## Problem requirements
Exactly as written, output each of the lines below, with no images.

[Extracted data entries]
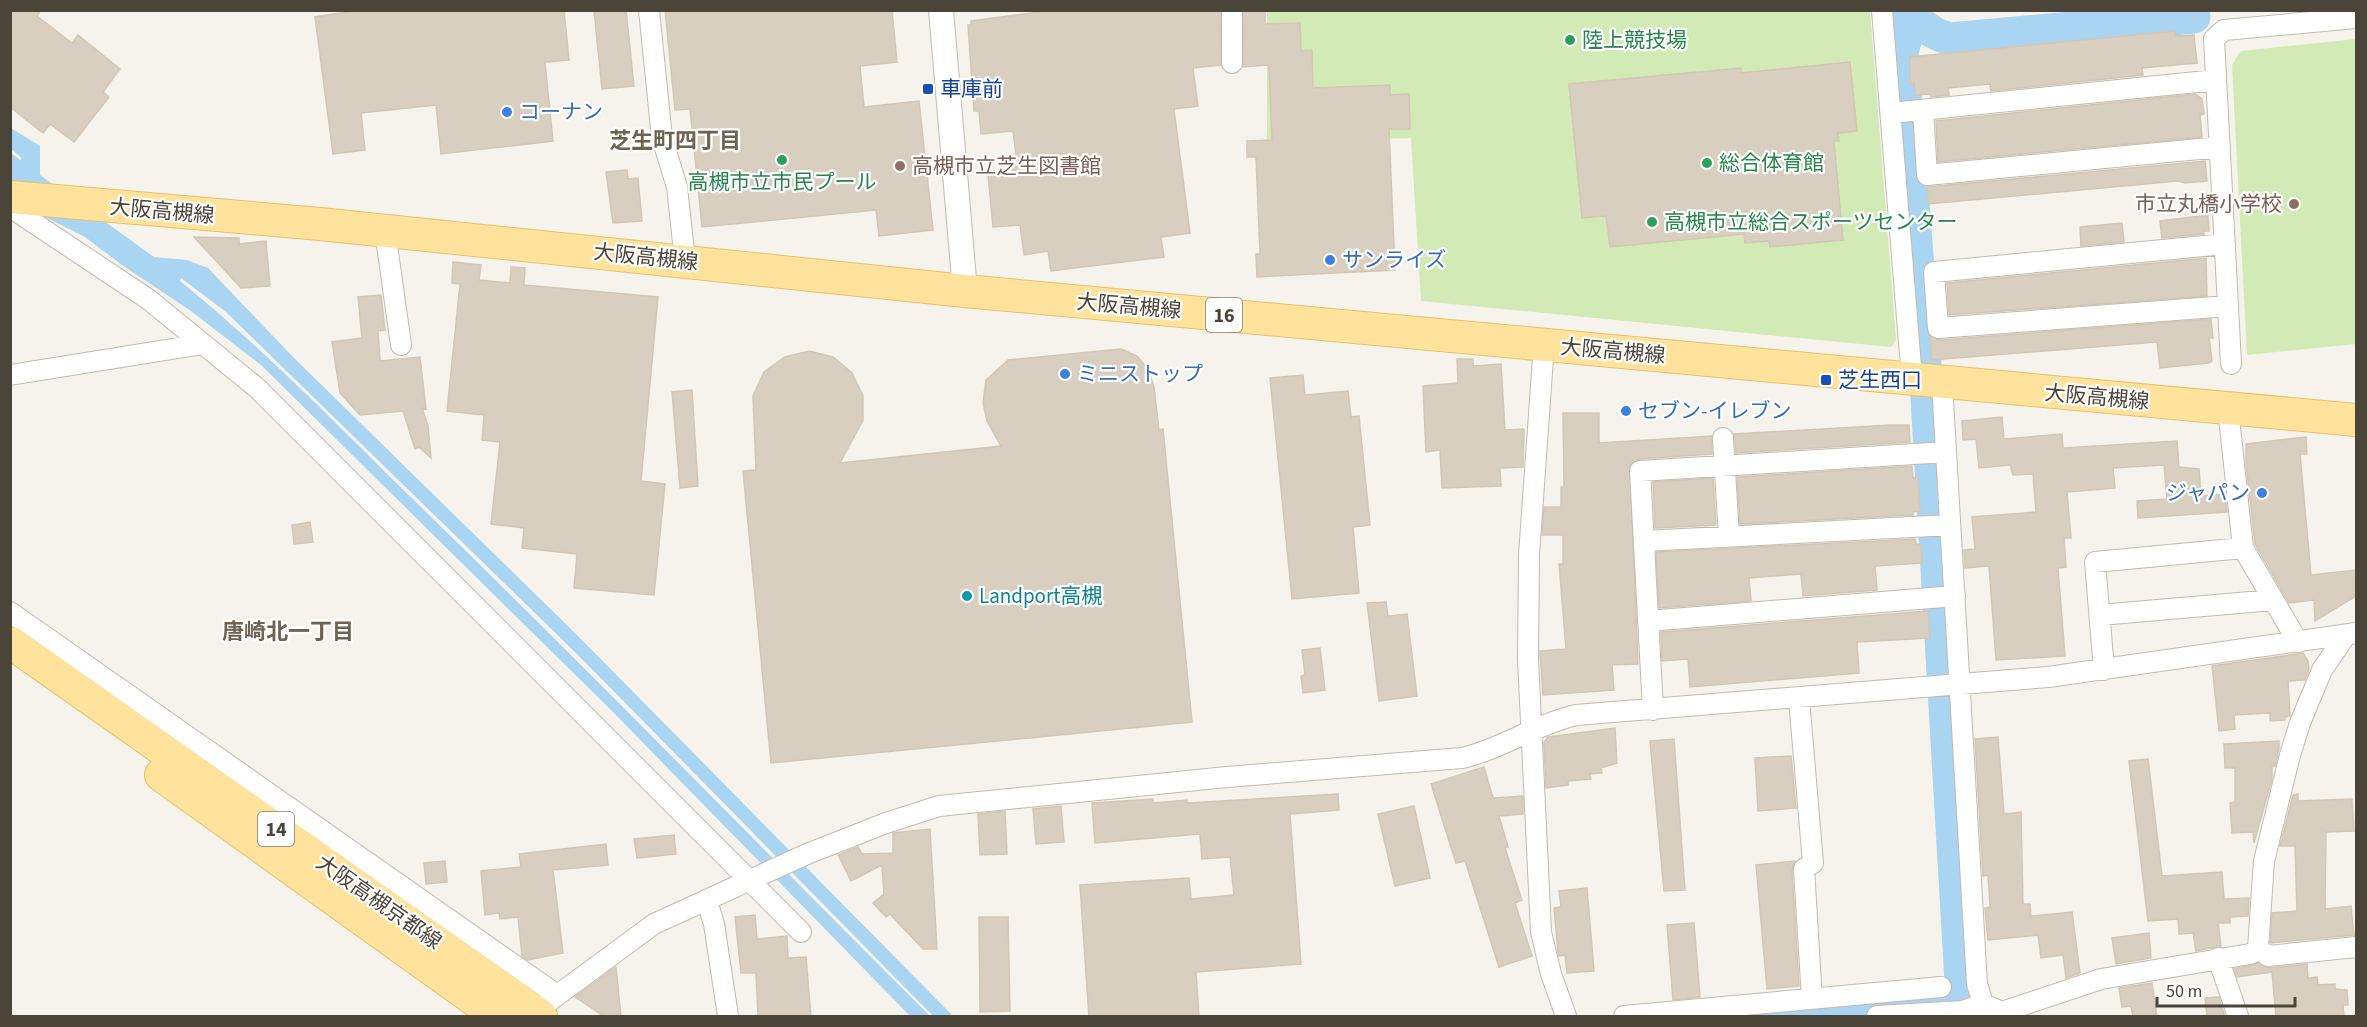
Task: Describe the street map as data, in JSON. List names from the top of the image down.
{
  "streets": {
    "main road": [
      "大阪高槻線",
      "16",
      "14",
      "大阪高槻京都線"
    ]
  },
  "districts": ["芝生町四丁目", "唐崎北一丁目"],
  "places": {
    "other": [
      "陸上競技場",
      "コーナン",
      "高槻市立市民プール",
      "総合体育館",
      "高槻市立芝生図書館",
      "市立丸橋小学校",
      "高槻市立総合スポーツセンター",
      "サンライズ",
      "ミニストップ",
      "セブン-イレブン",
      "ジャパン",
      "Landport高槻"
    ],
    "transit": ["車庫前", "芝生西口"]
  },
  "scale_bar": "50 m"
}
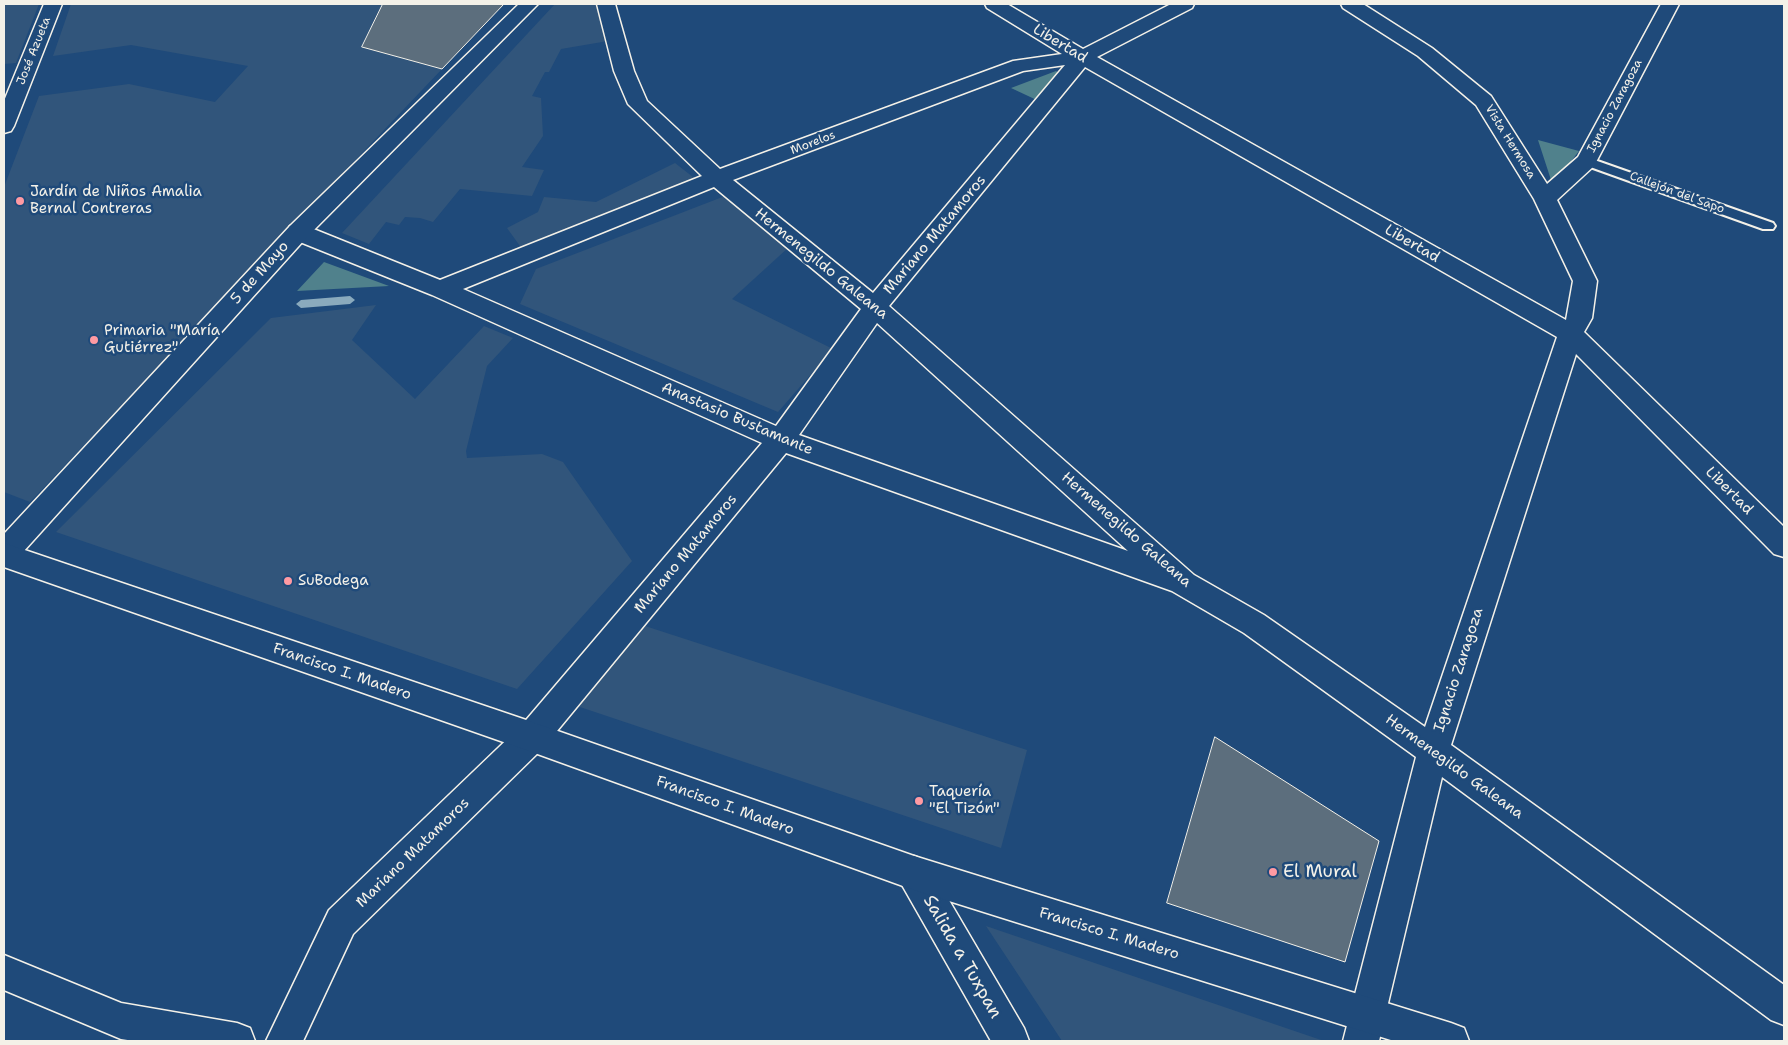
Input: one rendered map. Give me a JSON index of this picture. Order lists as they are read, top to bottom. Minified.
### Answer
{"streets":{"street":["Libertad","José Azueta","Ignacio Zaragoza","Vista Hermosa","Morelos","Mariano Matamoros","Hermenegildo Galeana","5 de Mayo","Anastasio Bustamante","Francisco I. Madero","Salida a Tuxpan"],"lane":["Callejón del Sapo"]},"crossings":[["Libertad","Ignacio Zaragoza"],["Libertad","Vista Hermosa"],["Libertad","Morelos"],["Libertad","Mariano Matamoros"],["Ignacio Zaragoza","Vista Hermosa"],["Ignacio Zaragoza","Callejón del Sapo"],["Ignacio Zaragoza","Hermenegildo Galeana"],["Ignacio Zaragoza","Francisco I. Madero"],["Morelos","Mariano Matamoros"],["Morelos","Hermenegildo Galeana"],["Morelos","Anastasio Bustamante"],["Mariano Matamoros","Hermenegildo Galeana"],["Mariano Matamoros","Anastasio Bustamante"],["Mariano Matamoros","Francisco I. Madero"],["Hermenegildo Galeana","Anastasio Bustamante"],["5 de Mayo","Anastasio Bustamante"],["5 de Mayo","Francisco I. Madero"],["Francisco I. Madero","Salida a Tuxpan"]],"places":["Jardín de Niños Amalia Bernal Contreras","Primaria \"María Gutiérrez\"","SuBodega","Taquería \"El Tizón\"","El Mural"]}
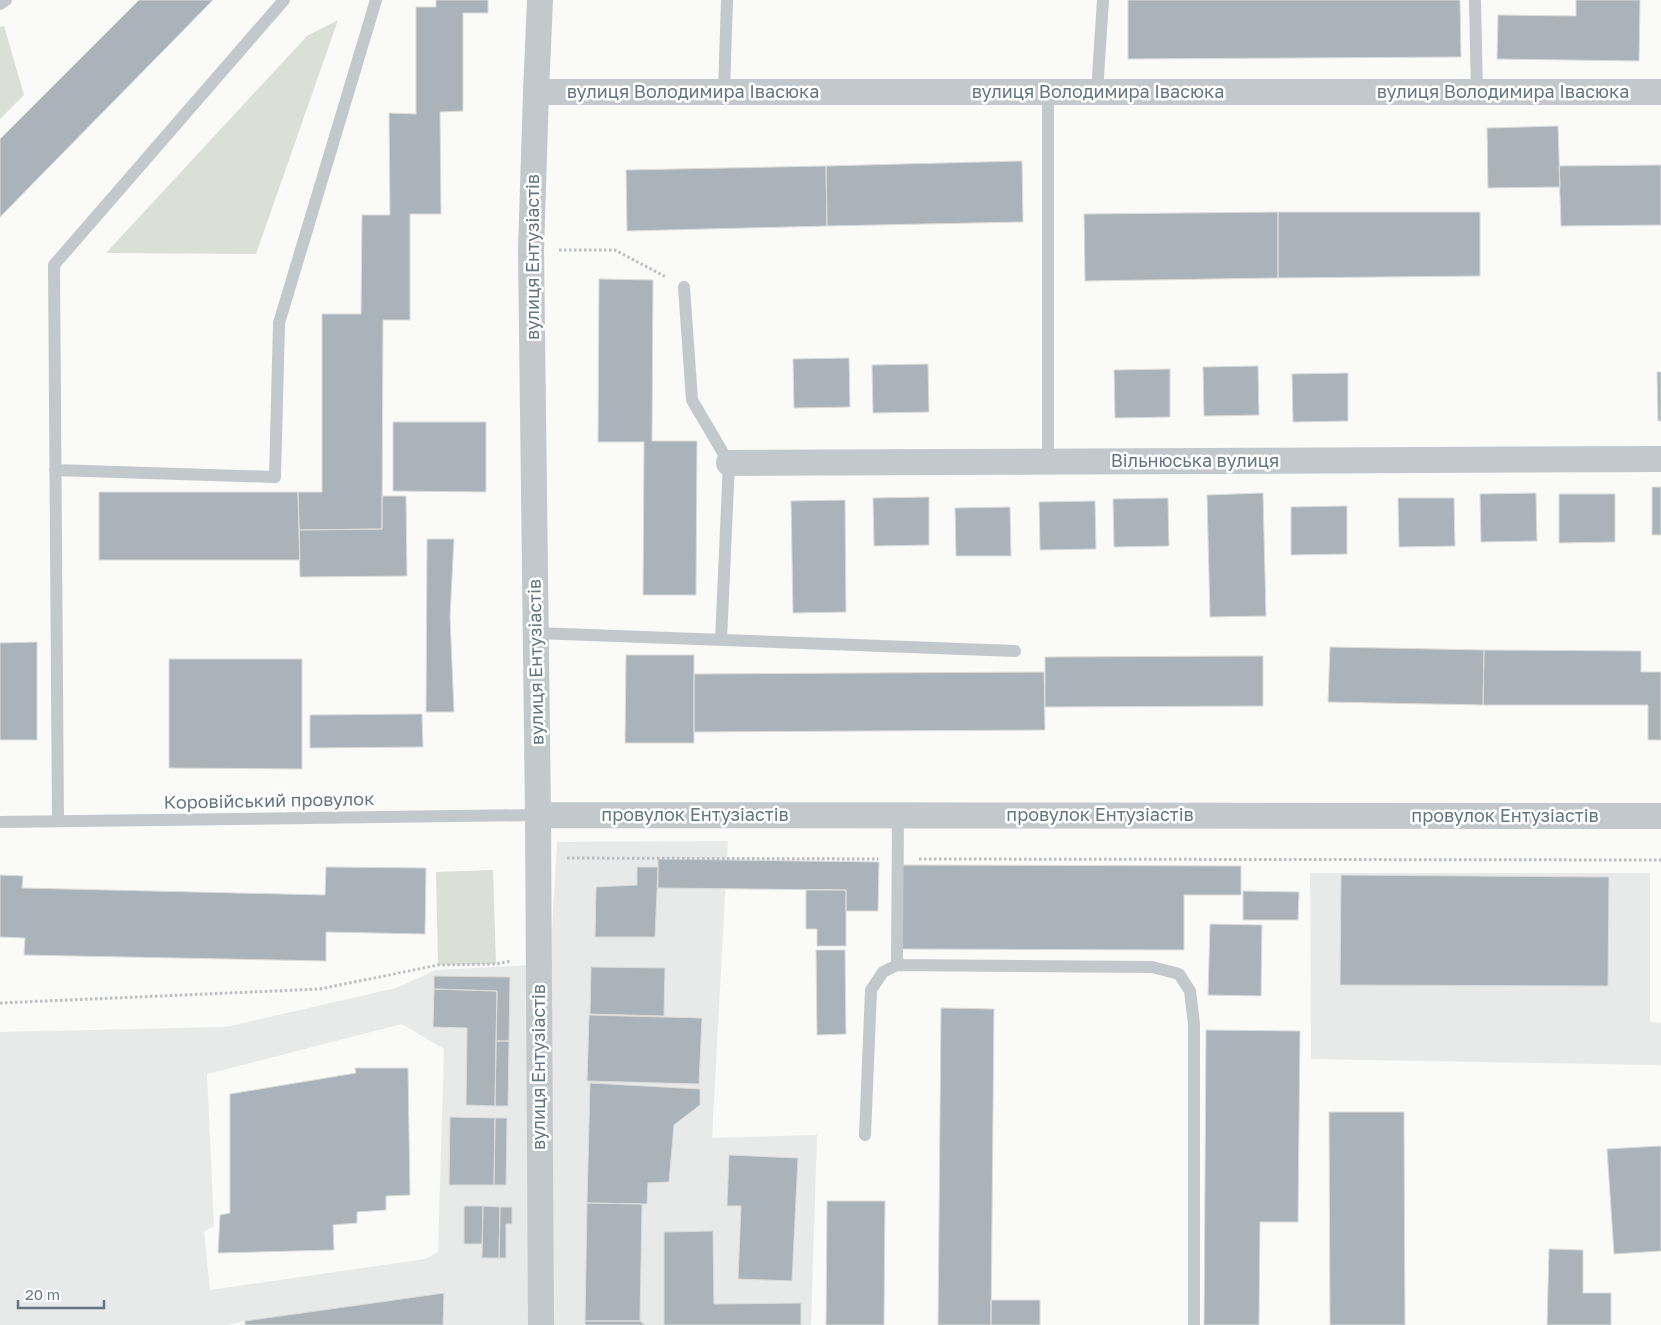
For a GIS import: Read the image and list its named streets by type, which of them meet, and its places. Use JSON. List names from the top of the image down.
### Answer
{
  "streets": {
    "street": [
      "вулиця Володимира Івасюка",
      "вулиця Ентузіастів",
      "Вільнюська вулиця",
      "провулок Ентузіастів"
    ],
    "lane": ["Коровійський провулок"]
  },
  "crossings": [
    ["вулиця Володимира Івасюка", "вулиця Ентузіастів"],
    ["вулиця Ентузіастів", "Коровійський провулок"],
    ["вулиця Ентузіастів", "провулок Ентузіастів"],
    ["Коровійський провулок", "провулок Ентузіастів"]
  ],
  "scale_bar": "20 m"
}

## Problem solution
Task: Describe the street map as data, in JSON. List names from the top of the image down.
{
  "streets": {
    "main road": [
      "大阪高槻線",
      "16",
      "14",
      "大阪高槻京都線"
    ]
  },
  "districts": ["芝生町四丁目", "唐崎北一丁目"],
  "places": {
    "other": [
      "陸上競技場",
      "コーナン",
      "高槻市立市民プール",
      "総合体育館",
      "高槻市立芝生図書館",
      "市立丸橋小学校",
      "高槻市立総合スポーツセンター",
      "サンライズ",
      "ミニストップ",
      "セブン-イレブン",
      "ジャパン",
      "Landport高槻"
    ],
    "transit": ["車庫前", "芝生西口"]
  },
  "scale_bar": "50 m"
}
Input: one rendered map. Give me a JSON index of this picture. Order lists as they are read, top to bottom. Minified.
### Answer
{"streets":{"street":["Libertad","José Azueta","Ignacio Zaragoza","Vista Hermosa","Morelos","Mariano Matamoros","Hermenegildo Galeana","5 de Mayo","Anastasio Bustamante","Francisco I. Madero","Salida a Tuxpan"],"lane":["Callejón del Sapo"]},"crossings":[["Libertad","Ignacio Zaragoza"],["Libertad","Vista Hermosa"],["Libertad","Morelos"],["Libertad","Mariano Matamoros"],["Ignacio Zaragoza","Vista Hermosa"],["Ignacio Zaragoza","Callejón del Sapo"],["Ignacio Zaragoza","Hermenegildo Galeana"],["Ignacio Zaragoza","Francisco I. Madero"],["Morelos","Mariano Matamoros"],["Morelos","Hermenegildo Galeana"],["Morelos","Anastasio Bustamante"],["Mariano Matamoros","Hermenegildo Galeana"],["Mariano Matamoros","Anastasio Bustamante"],["Mariano Matamoros","Francisco I. Madero"],["Hermenegildo Galeana","Anastasio Bustamante"],["5 de Mayo","Anastasio Bustamante"],["5 de Mayo","Francisco I. Madero"],["Francisco I. Madero","Salida a Tuxpan"]],"places":["Jardín de Niños Amalia Bernal Contreras","Primaria \"María Gutiérrez\"","SuBodega","Taquería \"El Tizón\"","El Mural"]}
For a GIS import: Read the image and list its named streets by type, which of them meet, and its places. Use JSON. List names from the top of the image down.
### Answer
{
  "streets": {
    "street": [
      "вулиця Володимира Івасюка",
      "вулиця Ентузіастів",
      "Вільнюська вулиця",
      "провулок Ентузіастів"
    ],
    "lane": ["Коровійський провулок"]
  },
  "crossings": [
    ["вулиця Володимира Івасюка", "вулиця Ентузіастів"],
    ["вулиця Ентузіастів", "Коровійський провулок"],
    ["вулиця Ентузіастів", "провулок Ентузіастів"],
    ["Коровійський провулок", "провулок Ентузіастів"]
  ],
  "scale_bar": "20 m"
}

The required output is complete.